Implementation challenges and solutions

The transition from PDS kernels to full statistical models reveals several challenges:

1. Identifiability

In mixture models, the components can sometimes “trade off”—different parameter combinations yield identical predictions. We address this through informative priors (using norming data to constrain world knowledge parameters), hierarchical structure (partial pooling across predicates and contexts), and multiple contexts per predicate (each predicate appears with different world knowledge levels).
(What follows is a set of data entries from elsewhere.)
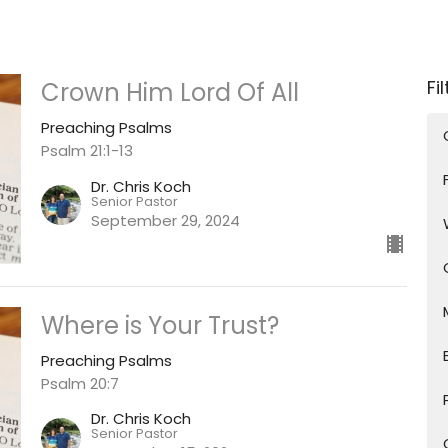
Fi
Crown Him Lord Of All
Preaching Psalms
Psalm 21:1-13
Dr. Chris Koch
Senior Pastor
September 29, 2024
Where is Your Trust?
Preaching Psalms
Psalm 20:7
Dr. Chris Koch
Senior Pastor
2. Computational efficiency

Mixture models can be slow to fit (or not fit at all). We improve efficiency through non-centered parameterizations (as shown in the transformed parameters blocks), vectorization (operating on arrays rather than loops where possible), and warm starts (initializing chains near reasonable values).

3. Model checking

Beyond posterior predictive checks, we validate models through prior predictive checks (ensuring priors generate reasonable data), residual analysis (checking for systematic deviations), and cross-validation (using held-out data to assess generalization).

4. Alternative response distributions

To ensure our results aren’t artifacts of the truncated normal distribution, we can consider alternative likelihoods–e.g. ordered beta distributions:

We also fit models using ordered beta distributions, which handle bounded responses differently:

Figure 1: Left: ELPDs for all four ordered beta models. Right: ELPDs for truncated normal vs. ordered beta models on non-endpoint responses. Dotted lines indicate differences from discrete-factivity model.

The discrete-factivity model maintains its advantage regardless of response distribution, confirming the robustness of our findings.